Dass der Gemeinderat vor der Auflage des neuen Baugesuchs das Gespräch mit den Gegnern sucht, sei rechtlich nicht nötig, jedoch ein Anliegen des Gremiums. «Unser Ziel ist es, eine einvernehmliche Lösung zu finden», sagt Thomas Anderegg. Mit anderen Worten: Zu verhindern, dass es erneut Einsprachen gibt, die die im Sommer 2009 erstmals veröffentlichten Absichten für einen Ausbau der Asylplätze gefährden. Die Einsprecher hätten auch Gestalterisches bemängelt, «über das wir hinsichtlich des neuen Projekts gern reden können».

Tatsächlich stellte sich die Interessengemeinschaft Bösch-Rothus, deren Mitglieder nur anonym Auskunft gaben, laut einer Mitteilung vom Mai 2017 nicht grundsätzlich gegen eine neue Asylunterkunft im Bösch. Allerdings wünschten sie sich mehr Einbezug. Und sie forderten, dass es sich nicht mehr um eine Nothilfeunterkunft handelt. Darin sind abgewiesene Asylbewerber untergebracht, die die Schweiz verlassen müssen. Diese aussichtslose Situation birgt ein grosses Konfliktpotenzial, weshalb der für das Asylwesen zuständige Kanton Zug die Unterkunft seit längerem nicht mehr voll belegen lässt.

Die IG Bösch-Rothus wies ausserdem auf die in früheren Jahren nachweislich erfolgten Polizeieinsätze im Zusammenhang mit Drogenhandel hin. Laut Thomas Anderegg ist der Gemeinderat beim Kanton mit dem Wunsch vorstellig geworden, keine Nothilfebezüger mehr im Bösch unterzubringen. Damit ist man auf offene Ohren gestossen. Jris Bischof, die Leiterin des zuständigen kantonalen Sozialamts, schreibt auf Anfrage:

«Der Kanton hat dafür Verständnis und wird sich anderweitig um Nothilfe-Plätze bemühen.»

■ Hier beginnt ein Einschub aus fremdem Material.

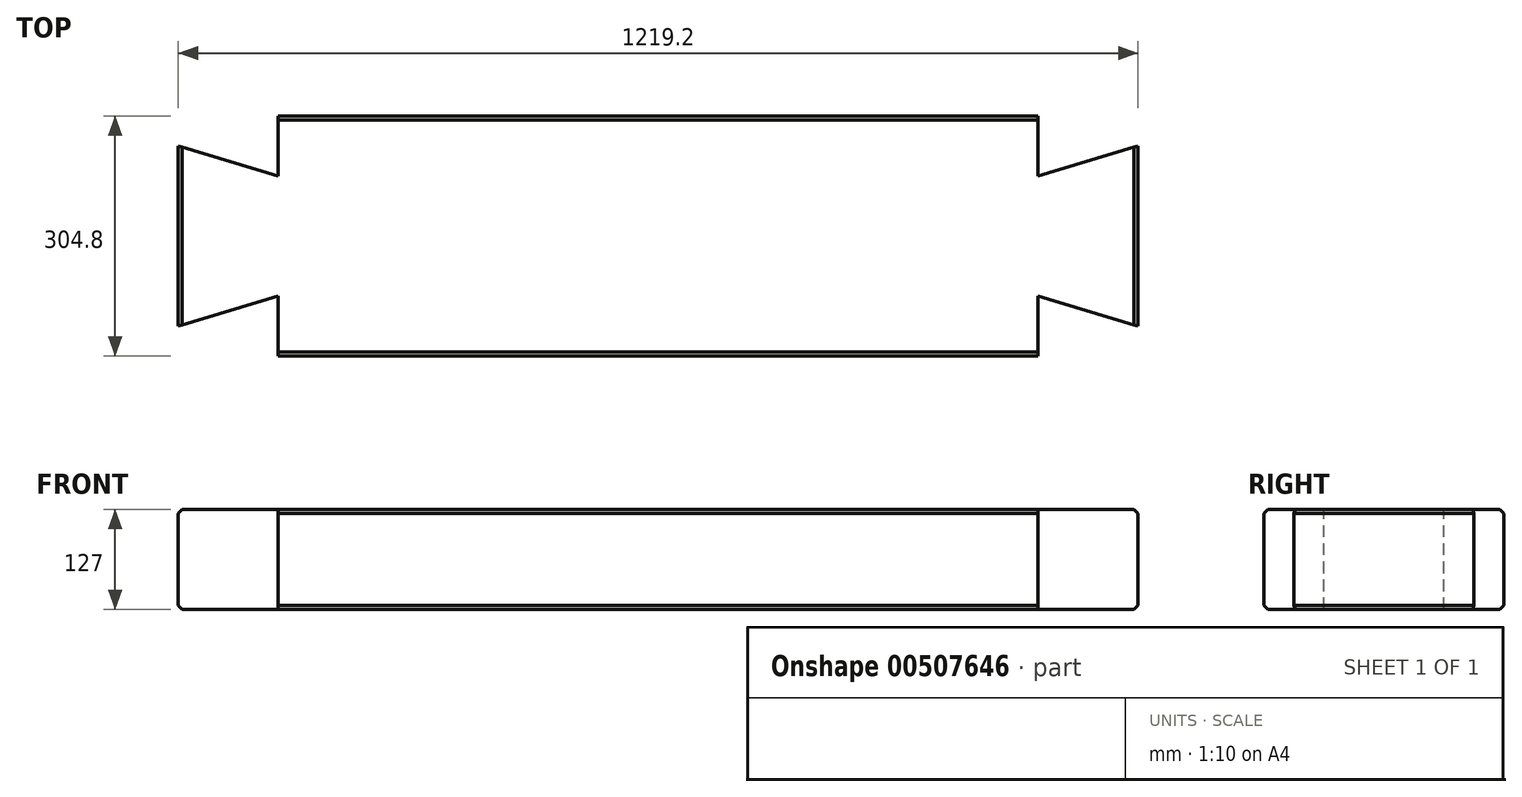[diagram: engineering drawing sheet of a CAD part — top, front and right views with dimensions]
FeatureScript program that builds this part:
annotation { "Feature Type Name" : "Feature", "Feature Type Description" : "" }
export const myFeature = defineFeature(function(context is Context, id is Id, definition is map)
    precondition{}
    {
        {
            var Q0;
            Q0=qCreatedBy(makeId("Top.planeOp"),FACE);
            var sketch = newSketch(context, id + "F0", { "sketchPlane" : qUnion([Q0])});
            skLineSegment(sketch, "E0.bottom", {"start": v(-609.6, 152.4) * mm, "end": v(609.6, 152.4) * mm});
            skLineSegment(sketch, "E0.top", {"start": v(-609.6, -152.4) * mm, "end": v(609.6, -152.4) * mm});
            skLineSegment(sketch, "E0.left", {"start": v(-609.6, 152.4) * mm, "end": v(-609.6, -152.4) * mm});
            skLineSegment(sketch, "E0.right", {"start": v(609.6, 152.4) * mm, "end": v(609.6, -152.4) * mm});
            skSolve(sketch);
        }
        {
            var Q0;
            Q0 = qSketchRegion(id + "F0", true);
            extrude(context, id + "F1", {"entities" : qUnion([Q0]), "depth" : 63.5 * mm, "hasSecondDirection" : true, "secondDirectionOppositeDirection" : true, "secondDirectionDepth" : 63.5 * mm});
        }
        {
            var Q0;
            Q0=makeQuery(id+"F1.opExtrude","CAP_FACE",FACE,{"disambiguationData":[OSD([sQuery(id+"F0.wireOp",EDGE,"E0.bottom"),sQuery(id+"F0.wireOp",EDGE,"E0.top"),sQuery(id+"F0.wireOp",EDGE,"E0.left"),sQuery(id+"F0.wireOp",EDGE,"E0.right")])],"isStart":false});
            var sketch = newSketch(context, id + "F2", { "sketchPlane" : qUnion([Q0])});
            skLineSegment(sketch, "E1", {"start": v(-609.6, 152.4) * mm, "end": v(-482.6, 152.4) * mm});
            skLineSegment(sketch, "E2", {"start": v(-482.6, 152.4) * mm, "end": v(-482.6, 76.2) * mm});
            skLineSegment(sketch, "E3", {"start": v(-482.6, 76.2) * mm, "end": v(-609.6, 114.3) * mm});
            skLineSegment(sketch, "E4", {"start": v(-609.6, 114.3) * mm, "end": v(-609.6, 152.4) * mm});
            skLineSegment(sketch, "E5.MirrorCS", {"start": v(-482.6, -76.2) * mm, "end": v(-609.6, -114.3) * mm});
            skLineSegment(sketch, "E6.MirrorCS", {"start": v(-482.6, -152.4) * mm, "end": v(-482.6, -76.2) * mm});
            skLineSegment(sketch, "E7.MirrorCS", {"start": v(-609.6, -152.4) * mm, "end": v(-482.6, -152.4) * mm});
            skLineSegment(sketch, "E8.MirrorCS", {"start": v(-609.6, -114.3) * mm, "end": v(-609.6, -152.4) * mm});
            skLineSegment(sketch, "E9.MirrorCS", {"start": v(482.6, 152.4) * mm, "end": v(482.6, 76.2) * mm});
            skLineSegment(sketch, "E10.MirrorCS", {"start": v(609.6, 152.4) * mm, "end": v(482.6, 152.4) * mm});
            skLineSegment(sketch, "E11.MirrorCS", {"start": v(609.6, 114.3) * mm, "end": v(609.6, 152.4) * mm});
            skLineSegment(sketch, "E12.MirrorCS", {"start": v(482.6, 76.2) * mm, "end": v(609.6, 114.3) * mm});
            skLineSegment(sketch, "E13.MirrorCS", {"start": v(482.6, -76.2) * mm, "end": v(609.6, -114.3) * mm});
            skLineSegment(sketch, "E14.MirrorCS", {"start": v(482.6, -152.4) * mm, "end": v(482.6, -76.2) * mm});
            skLineSegment(sketch, "E15.MirrorCS", {"start": v(609.6, -152.4) * mm, "end": v(482.6, -152.4) * mm});
            skLineSegment(sketch, "E16.MirrorCS", {"start": v(609.6, -114.3) * mm, "end": v(609.6, -152.4) * mm});
            skSolve(sketch);
        }
        {
            var Q0;
            Q0 = qSketchRegion(id + "F2", true);
            extrude(context, id + "F3", {"entities" : qUnion([Q0]), "operationType" : NewBodyOperationType.REMOVE, "endBound" : BoundingType.UP_TO_NEXT, "oppositeDirection" : true, "depth" : 25.4 * mm});
        }
        {
            var Q0;
            Q0=makeQuery(id+"F3.boolean.opBoolean","COPY",EDGE,{"derivedFrom":makeQuery(id+"F3.opExtrude","CAP_EDGE",EDGE,{"disambiguationData":[OSD([sQuery(id+"F2.wireOp",EDGE,"E5.MirrorCS")])],"isStart":true})});
            var Q1;
            Q1=makeQuery(id+"F1.opExtrude","CAP_EDGE",EDGE,{"disambiguationData":[OSD([sQuery(id+"F0.wireOp",EDGE,"E0.left")])],"isStart":false});
            var Q2;
            Q2=makeQuery(id+"F3.boolean.opBoolean","COPY",EDGE,{"derivedFrom":makeQuery(id+"F3.opExtrude","CAP_EDGE",EDGE,{"disambiguationData":[OSD([sQuery(id+"F2.wireOp",EDGE,"E3")])],"isStart":true})});
            var Q3;
            Q3=makeQuery(id+"F3.boolean.opBoolean","COPY",EDGE,{"derivedFrom":makeQuery(id+"F3.opExtrude","CAP_EDGE",EDGE,{"disambiguationData":[OSD([sQuery(id+"F2.wireOp",EDGE,"E2")])],"isStart":true})});
            var Q4;
            Q4=makeQuery(id+"F1.opExtrude","CAP_EDGE",EDGE,{"disambiguationData":[OSD([sQuery(id+"F0.wireOp",EDGE,"E0.bottom")])],"isStart":false});
            var Q5;
            Q5=makeQuery(id+"F3.boolean.opBoolean","COPY",EDGE,{"derivedFrom":makeQuery(id+"F3.opExtrude","CAP_EDGE",EDGE,{"disambiguationData":[OSD([sQuery(id+"F2.wireOp",EDGE,"E9.MirrorCS")])],"isStart":true})});
            var Q6;
            Q6=makeQuery(id+"F3.boolean.opBoolean","COPY",EDGE,{"derivedFrom":makeQuery(id+"F3.opExtrude","CAP_EDGE",EDGE,{"disambiguationData":[OSD([sQuery(id+"F2.wireOp",EDGE,"E12.MirrorCS")])],"isStart":true})});
            var Q7;
            Q7=makeQuery(id+"F1.opExtrude","CAP_EDGE",EDGE,{"disambiguationData":[OSD([sQuery(id+"F0.wireOp",EDGE,"E0.right")])],"isStart":false});
            var Q8;
            Q8=makeQuery(id+"F3.boolean.opBoolean","COPY",EDGE,{"derivedFrom":makeQuery(id+"F3.opExtrude","CAP_EDGE",EDGE,{"disambiguationData":[OSD([sQuery(id+"F2.wireOp",EDGE,"E13.MirrorCS")])],"isStart":true})});
            var Q9;
            Q9=makeQuery(id+"F3.boolean.opBoolean","COPY",EDGE,{"derivedFrom":makeQuery(id+"F3.opExtrude","CAP_EDGE",EDGE,{"disambiguationData":[OSD([sQuery(id+"F2.wireOp",EDGE,"E14.MirrorCS")])],"isStart":true})});
            var Q10;
            Q10=makeQuery(id+"F1.opExtrude","CAP_EDGE",EDGE,{"disambiguationData":[OSD([sQuery(id+"F0.wireOp",EDGE,"E0.top")])],"isStart":false});
            var Q11;
            Q11=makeQuery(id+"F3.boolean.opBoolean","COPY",EDGE,{"derivedFrom":makeQuery(id+"F3.opExtrude","CAP_EDGE",EDGE,{"disambiguationData":[OSD([sQuery(id+"F2.wireOp",EDGE,"E6.MirrorCS")])],"isStart":true})});
            var Q12;
            Q12=makeQuery(id+"F1.opExtrude","CAP_EDGE",EDGE,{"disambiguationData":[OSD([sQuery(id+"F0.wireOp",EDGE,"E0.left")])],"isStart":true});
            var Q13;
            Q13=makeQuery(id+"F3.boolean.opBoolean","COPY",EDGE,{"derivedFrom":makeQuery(id+"F3.opExtrude","CAP_EDGE",EDGE,{"disambiguationData":[OSD([sQuery(id+"F2.wireOp",EDGE,"E3")])],"isStart":false})});
            var Q14;
            Q14=makeQuery(id+"F3.boolean.opBoolean","COPY",EDGE,{"derivedFrom":makeQuery(id+"F3.opExtrude","CAP_EDGE",EDGE,{"disambiguationData":[OSD([sQuery(id+"F2.wireOp",EDGE,"E2")])],"isStart":false})});
            var Q15;
            Q15=makeQuery(id+"F1.opExtrude","CAP_EDGE",EDGE,{"disambiguationData":[OSD([sQuery(id+"F0.wireOp",EDGE,"E0.bottom")])],"isStart":true});
            var Q16;
            Q16=makeQuery(id+"F3.boolean.opBoolean","COPY",EDGE,{"derivedFrom":makeQuery(id+"F3.opExtrude","CAP_EDGE",EDGE,{"disambiguationData":[OSD([sQuery(id+"F2.wireOp",EDGE,"E9.MirrorCS")])],"isStart":false})});
            var Q17;
            Q17=makeQuery(id+"F3.boolean.opBoolean","COPY",EDGE,{"derivedFrom":makeQuery(id+"F3.opExtrude","CAP_EDGE",EDGE,{"disambiguationData":[OSD([sQuery(id+"F2.wireOp",EDGE,"E12.MirrorCS")])],"isStart":false})});
            var Q18;
            Q18=makeQuery(id+"F1.opExtrude","CAP_EDGE",EDGE,{"disambiguationData":[OSD([sQuery(id+"F0.wireOp",EDGE,"E0.right")])],"isStart":true});
            var Q19;
            Q19=makeQuery(id+"F3.boolean.opBoolean","COPY",EDGE,{"derivedFrom":makeQuery(id+"F3.opExtrude","CAP_EDGE",EDGE,{"disambiguationData":[OSD([sQuery(id+"F2.wireOp",EDGE,"E13.MirrorCS")])],"isStart":false})});
            var Q20;
            Q20=makeQuery(id+"F3.boolean.opBoolean","COPY",EDGE,{"derivedFrom":makeQuery(id+"F3.opExtrude","CAP_EDGE",EDGE,{"disambiguationData":[OSD([sQuery(id+"F2.wireOp",EDGE,"E14.MirrorCS")])],"isStart":false})});
            var Q21;
            Q21=makeQuery(id+"F1.opExtrude","CAP_EDGE",EDGE,{"disambiguationData":[OSD([sQuery(id+"F0.wireOp",EDGE,"E0.top")])],"isStart":true});
            var Q22;
            Q22=makeQuery(id+"F3.boolean.opBoolean","COPY",EDGE,{"derivedFrom":makeQuery(id+"F3.opExtrude","CAP_EDGE",EDGE,{"disambiguationData":[OSD([sQuery(id+"F2.wireOp",EDGE,"E6.MirrorCS")])],"isStart":false})});
            var Q23;
            Q23=makeQuery(id+"F3.boolean.opBoolean","COPY",EDGE,{"derivedFrom":makeQuery(id+"F3.opExtrude","CAP_EDGE",EDGE,{"disambiguationData":[OSD([sQuery(id+"F2.wireOp",EDGE,"E5.MirrorCS")])],"isStart":false})});
            var Q24;
            Q24=makeQuery(id+"F3.boolean.opBoolean","COPY",EDGE,{"derivedFrom":makeQuery(id+"F3.opExtrude","SWEPT_EDGE",EDGE,{"disambiguationData":[OSD([sQuery(id+"F0.wireOp",EDGE,"E0.top"),sQuery(id+"F2.wireOp",EDGE,"E6.MirrorCS"),sQuery(id+"F2.wireOp",EDGE,"E7.MirrorCS")])]})});
            var Q25;
            Q25=makeQuery(id+"F3.boolean.opBoolean","COPY",EDGE,{"derivedFrom":makeQuery(id+"F3.opExtrude","SWEPT_EDGE",EDGE,{"disambiguationData":[OSD([sQuery(id+"F0.wireOp",EDGE,"E0.left"),sQuery(id+"F2.wireOp",EDGE,"E5.MirrorCS"),sQuery(id+"F2.wireOp",EDGE,"E8.MirrorCS")])]})});
            var Q26;
            Q26=makeQuery(id+"F3.boolean.opBoolean","COPY",EDGE,{"derivedFrom":makeQuery(id+"F3.opExtrude","SWEPT_EDGE",EDGE,{"disambiguationData":[OSD([sQuery(id+"F0.wireOp",EDGE,"E0.left"),sQuery(id+"F2.wireOp",EDGE,"E3"),sQuery(id+"F2.wireOp",EDGE,"E4")])]})});
            var Q27;
            Q27=makeQuery(id+"F3.boolean.opBoolean","COPY",EDGE,{"derivedFrom":makeQuery(id+"F3.opExtrude","SWEPT_EDGE",EDGE,{"disambiguationData":[OSD([sQuery(id+"F0.wireOp",EDGE,"E0.bottom"),sQuery(id+"F2.wireOp",EDGE,"E1"),sQuery(id+"F2.wireOp",EDGE,"E2")])]})});
            var Q28;
            Q28=makeQuery(id+"F3.boolean.opBoolean","COPY",EDGE,{"derivedFrom":makeQuery(id+"F3.opExtrude","SWEPT_EDGE",EDGE,{"disambiguationData":[OSD([sQuery(id+"F0.wireOp",EDGE,"E0.top"),sQuery(id+"F2.wireOp",EDGE,"E14.MirrorCS"),sQuery(id+"F2.wireOp",EDGE,"E15.MirrorCS")])]})});
            var Q29;
            Q29=makeQuery(id+"F3.boolean.opBoolean","COPY",EDGE,{"derivedFrom":makeQuery(id+"F3.opExtrude","SWEPT_EDGE",EDGE,{"disambiguationData":[OSD([sQuery(id+"F0.wireOp",EDGE,"E0.right"),sQuery(id+"F2.wireOp",EDGE,"E13.MirrorCS"),sQuery(id+"F2.wireOp",EDGE,"E16.MirrorCS")])]})});
            var Q30;
            Q30=makeQuery(id+"F3.boolean.opBoolean","COPY",EDGE,{"derivedFrom":makeQuery(id+"F3.opExtrude","SWEPT_EDGE",EDGE,{"disambiguationData":[OSD([sQuery(id+"F0.wireOp",EDGE,"E0.right"),sQuery(id+"F2.wireOp",EDGE,"E11.MirrorCS"),sQuery(id+"F2.wireOp",EDGE,"E12.MirrorCS")])]})});
            var Q31;
            Q31=makeQuery(id+"F3.boolean.opBoolean","COPY",EDGE,{"derivedFrom":makeQuery(id+"F3.opExtrude","SWEPT_EDGE",EDGE,{"disambiguationData":[OSD([sQuery(id+"F0.wireOp",EDGE,"E0.bottom"),sQuery(id+"F2.wireOp",EDGE,"E9.MirrorCS"),sQuery(id+"F2.wireOp",EDGE,"E10.MirrorCS")])]})});
            chamfer(context, id + "F4", {"entities" : qUnion([Q0, Q1, Q2, Q3, Q4, Q5, Q6, Q7, Q8, Q9, Q10, Q11, Q12, Q13, Q14, Q15, Q16, Q17, Q18, Q19, Q20, Q21, Q22, Q23, Q24, Q25, Q26, Q27, Q28, Q29, Q30, Q31]), "width" : 5.08 * mm, "tangentPropagation" : true});
        }
    });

Suche nach anderem Standort scheiterte

Bleibt die Frage, was der Gemeinderat Hünenberg seit dem Entscheid des Regierungsrats vor über zwei Jahren gemacht hat. Die Überarbeitung des Projekts, das dem ursprünglichen ähnlich ist, dürfte nicht so viel Zeit in Anspruch genommen haben. Der Bauchef wehrt sich gegen den Eindruck, man sei in dieser emotional aufgeladenen Angelegenheit untätig geblieben. Er verrät: «Wir suchten nach einem neuen Standort für die Unterkunft, waren aber erfolglos.» Diese Suche sei vor dem Hintergrund erfolgt, dass für das Gewerbegebiet Bösch in der Zwischenzeit ein Entwicklungskonzept mit einer tiefgreifenden Neugestaltung erarbeitet wird.

Es sei dem Gemeinderat jedenfalls «ein grosses Anliegen», die Situation bezüglich neuer Asylunterkunft zu lösen. Laut Zeitplan soll das Baugesuch bis im April vorliegen und das Bewilligungsverfahren im Herbst abgeschlossen sein. Baustart wäre Ende des Jahres 2021.